Bradshaw feels that the unfamiliarity with “ethnic attributes” such as coarser hair among African women and non-lids with Asians by makeup artists and stylists has created an environment within the fashion industry that tolerates discrimination – by allowing workers to use time restraints as the rational for their behavior.

Such decisions carry a two-fold punch that deepens the roots of prejudice outside and within minority groups. As for the women of African descent who are further from such mass media interpretation of African beauty, they are made to feel like complete outsiders.

“I think every group is always looking for someone that is similar to them. Even though we like to think that we are so open minded this perception only exists at the surface,” she says. “So when we pick up a magazine and we don’t see someone that reminds us of ourselves, even when that person is suppose to represent us, as an African American women, it’s just another kick.”

Considering that African Americans spent $507 billion dollars (out of our total estimated buying power of $836 billion) in 2009 on hair care and personal grooming items, advertisers are acutely aware of the importance of not only wooing but securing our product loyalty. This figure is up 16.6 percent from the $435 billion spent the previous year according to an annual report published by Target Market News.

With such hefty sums at stake maybe this accounts for why representatives from BMG, Ford Modeling and a former top African American magazine editor first agreed to interviews, confirmed times then went MIA upon reviewing interview questions. Race is hot potato even when you’re naive enough to think it’s not.

Made hotter by the fact that even the Ethiopian models thrust into prominence are also cherry picked for certain features. Take for example Liya Kebede and Gelila Bekel as the print model or girl-next-door versus Lola Luv as the hip-hop model.

The first two are positioned as the perfect blend of brown skin and “white” physical features – absolutely non-threatening, contends Baldwin. Whereas the hip-hop beauty standard of Luv constitutes a type of hyper-Africanized standard (i.e. wide hips, large buttocks contrasted with a small waist).
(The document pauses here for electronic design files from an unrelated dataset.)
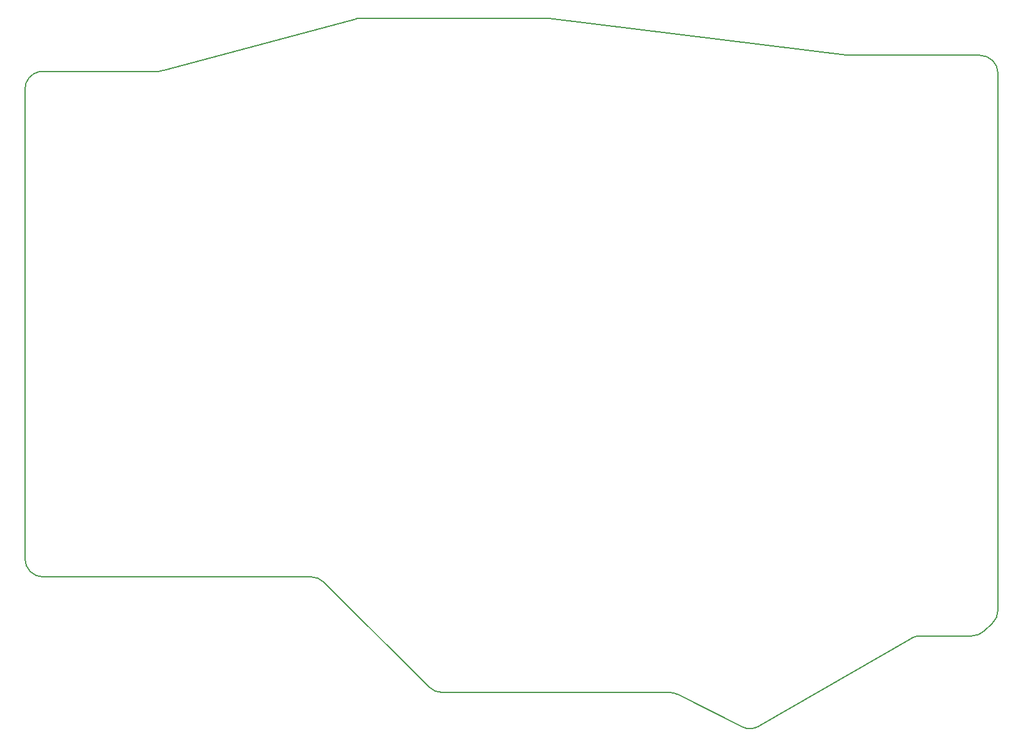
<source format=gm1>
G04 #@! TF.GenerationSoftware,KiCad,Pcbnew,(5.99.0-8557-g8988e46ab1)*
G04 #@! TF.CreationDate,2021-02-21T06:36:03-07:00*
G04 #@! TF.ProjectId,BottomCover,426f7474-6f6d-4436-9f76-65722e6b6963,rev?*
G04 #@! TF.SameCoordinates,PX85099e0PY51bada0*
G04 #@! TF.FileFunction,Profile,NP*
%FSLAX46Y46*%
G04 Gerber Fmt 4.6, Leading zero omitted, Abs format (unit mm)*
G04 Created by KiCad (PCBNEW (5.99.0-8557-g8988e46ab1)) date 2021-02-21 06:36:03*
%MOMM*%
%LPD*%
G01*
G04 APERTURE LIST*
G04 #@! TA.AperFunction,Profile*
%ADD10C,0.150000*%
G04 #@! TD*
G04 APERTURE END LIST*
D10*
X-7826996Y44800000D02*
G75*
G03*
X-8237993Y44765985I0J-2500000D01*
G01*
X1918706Y-47773197D02*
X-12717482Y-33226802D01*
X77049401Y-40677241D02*
G75*
G03*
X78744774Y-40014552I0J2500000D01*
G01*
X66448000Y39700000D02*
X78187476Y39700000D01*
X-12717482Y-33226802D02*
G75*
G03*
X-14479802Y-32500000I-1762320J-1773198D01*
G01*
X18460842Y44781328D02*
G75*
G03*
X18155867Y44800000I-304975J-2481328D01*
G01*
X79882849Y-38964398D02*
G75*
G03*
X80687476Y-37127087I-1695373J1837311D01*
G01*
X-7826995Y44800000D02*
X18155867Y44800001D01*
X69884216Y-40677241D02*
G75*
G03*
X68634216Y-41012177I-1J-2500000D01*
G01*
X-52037997Y37465985D02*
G75*
G03*
X-54127000Y35000000I410997J-2465985D01*
G01*
X59956468Y39700000D02*
X66448000Y39700000D01*
X35165954Y-48499999D02*
X3681025Y-48499999D01*
X18460842Y44781329D02*
X59651493Y39718671D01*
X68634216Y-41012177D02*
X47568689Y-53174364D01*
X-52037997Y37465985D02*
X-35537997Y37465985D01*
X80687476Y-37127087D02*
X80687476Y37200000D01*
X-54127000Y-30000000D02*
X-54127000Y35000000D01*
X1918706Y-47773197D02*
G75*
G03*
X3681025Y-48499999I1762319J1773198D01*
G01*
X59651493Y39718672D02*
G75*
G03*
X59956468Y39700000I304975J2481328D01*
G01*
X-14479802Y-32500000D02*
X-51627000Y-32500000D01*
X80687476Y37200000D02*
G75*
G03*
X78187476Y39700000I-2500000J0D01*
G01*
X77049402Y-40677241D02*
X69884216Y-40677241D01*
X45196025Y-53243048D02*
G75*
G03*
X47568689Y-53174364I1122664J2233747D01*
G01*
X36288619Y-48766253D02*
G75*
G03*
X35165954Y-48499999I-1122665J-2233747D01*
G01*
X45196025Y-53243048D02*
X36288619Y-48766252D01*
X-34894877Y37644119D02*
G75*
G02*
X-35537997Y37465985I-643120J1071867D01*
G01*
X79882849Y-38964397D02*
X78744774Y-40014551D01*
X-54127000Y-30000000D02*
G75*
G03*
X-51627000Y-32500000I2500000J0D01*
G01*
X-34894877Y37644119D02*
X-8237993Y44765985D01*
M02*

</source>
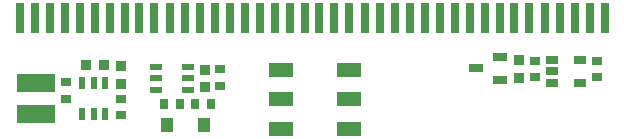
<source format=gtp>
%TF.GenerationSoftware,KiCad,Pcbnew,9.0.0*%
%TF.CreationDate,2025-04-22T14:32:57+01:00*%
%TF.ProjectId,vm_jacdaptor_0.2,766d5f6a-6163-4646-9170-746f725f302e,v0.2*%
%TF.SameCoordinates,PX58b1140PY3fe56c0*%
%TF.FileFunction,Paste,Top*%
%TF.FilePolarity,Positive*%
%FSLAX45Y45*%
G04 Gerber Fmt 4.5, Leading zero omitted, Abs format (unit mm)*
G04 Created by KiCad (PCBNEW 9.0.0) date 2025-04-22 14:32:57*
%MOMM*%
%LPD*%
G01*
G04 APERTURE LIST*
%ADD10R,0.860000X0.810000*%
%ADD11R,0.800000X0.900000*%
%ADD12R,1.000000X0.700000*%
%ADD13R,0.900000X0.800000*%
%ADD14R,0.810000X0.860000*%
%ADD15R,3.320000X1.500000*%
%ADD16R,1.100000X0.600000*%
%ADD17R,0.600000X1.100000*%
%ADD18R,2.000000X1.200000*%
%ADD19R,0.800000X2.500000*%
%ADD20R,1.000000X1.200000*%
%ADD21R,1.250000X0.700000*%
G04 APERTURE END LIST*
D10*
%TO.C,R4*%
X1750000Y-385000D03*
X1750000Y-535000D03*
%TD*%
%TO.C,R1*%
X-1620000Y-585000D03*
X-1620000Y-435000D03*
%TD*%
D11*
%TO.C,C7*%
X-1255000Y-760000D03*
X-1115000Y-760000D03*
%TD*%
D12*
%TO.C,U2*%
X2030000Y-385000D03*
X2030000Y-480000D03*
X2030000Y-575000D03*
X2270000Y-575000D03*
X2270000Y-385000D03*
%TD*%
D13*
%TO.C,C2*%
X-1620000Y-710000D03*
X-1620000Y-850000D03*
%TD*%
D14*
%TO.C,R2*%
X-1765000Y-425000D03*
X-1915000Y-425000D03*
%TD*%
D15*
%TO.C,L1*%
X-2340000Y-577000D03*
X-2340000Y-843000D03*
%TD*%
D13*
%TO.C,C1*%
X-2080000Y-570000D03*
X-2080000Y-710000D03*
%TD*%
%TO.C,C6*%
X1890000Y-390000D03*
X1890000Y-530000D03*
%TD*%
D16*
%TO.C,U3*%
X-1050000Y-635000D03*
X-1050000Y-540000D03*
X-1050000Y-445000D03*
X-1320000Y-445000D03*
X-1320000Y-540000D03*
X-1320000Y-635000D03*
%TD*%
D13*
%TO.C,C5*%
X2410000Y-390000D03*
X2410000Y-530000D03*
%TD*%
D10*
%TO.C,R3*%
X-905000Y-615000D03*
X-905000Y-465000D03*
%TD*%
D11*
%TO.C,C3*%
X-855000Y-760000D03*
X-995000Y-760000D03*
%TD*%
D17*
%TO.C,U1*%
X-1945000Y-845000D03*
X-1850000Y-845000D03*
X-1755000Y-845000D03*
X-1755000Y-575000D03*
X-1850000Y-575000D03*
X-1945000Y-575000D03*
%TD*%
D18*
%TO.C,SW1*%
X-260000Y-964500D03*
X-260000Y-714500D03*
X-260000Y-464500D03*
X310000Y-964500D03*
X310000Y-714500D03*
X310000Y-464500D03*
%TD*%
D19*
%TO.C,J1*%
X-2476000Y-26000D03*
X-2349000Y-26000D03*
X-2222000Y-26000D03*
X-2095000Y-26000D03*
X-1968000Y-26000D03*
X-1841000Y-26000D03*
X-1714000Y-26000D03*
X-1587000Y-26000D03*
X-1461000Y-26000D03*
X-1334000Y-26000D03*
X-1206000Y-26000D03*
X-1079000Y-26000D03*
X-952000Y-26000D03*
X-825000Y-26000D03*
X-698000Y-26000D03*
X-571000Y-26000D03*
X-444000Y-26000D03*
X-317000Y-26000D03*
X-190000Y-26000D03*
X-63000Y-26000D03*
X63000Y-26000D03*
X190000Y-26000D03*
X317000Y-26000D03*
X445000Y-26000D03*
X572000Y-26000D03*
X699000Y-26000D03*
X826000Y-26000D03*
X953000Y-26000D03*
X1080000Y-26000D03*
X1207000Y-26000D03*
X1334000Y-26000D03*
X1461000Y-26000D03*
X1588000Y-26000D03*
X1714000Y-26000D03*
X1841000Y-26000D03*
X1969000Y-26000D03*
X2096000Y-26000D03*
X2223000Y-26000D03*
X2350000Y-26000D03*
X2477000Y-26000D03*
%TD*%
D13*
%TO.C,C4*%
X-775000Y-460000D03*
X-775000Y-600000D03*
%TD*%
D20*
%TO.C,D2*%
X-915000Y-930000D03*
X-1225000Y-930000D03*
%TD*%
D21*
%TO.C,D1*%
X1590000Y-550000D03*
X1590000Y-360000D03*
X1390000Y-455000D03*
%TD*%
M02*

</source>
Whatever angle the situation is viewed, the conscious decision by mass media to skew perception now via the use of Ethiopian models only intensifies the acidic nature of the racial cast system. Although Lydia Asghedom, Maya Gate Haile and Sara Nuru, to name a few models of Ethiopian descent, have gained international notoriety – all Ethiopians do not look the same. To boot, now that there are a few more dark faces in front of the camera – we’re lead to believe that we made it to the apex.

“Let’s be honest,” Baldwin points out. “We’re maybe talking about seven Ethiopian women in the beauty industry that has now constituted an “explosion”…hardly.” “The particular framings of Ethiopian Beauty allows for the “browning” of dominant standards without undoing those standards, still preserving rather traditional beauty standards that are aligned with a stereotypical white ideal, in brown face.”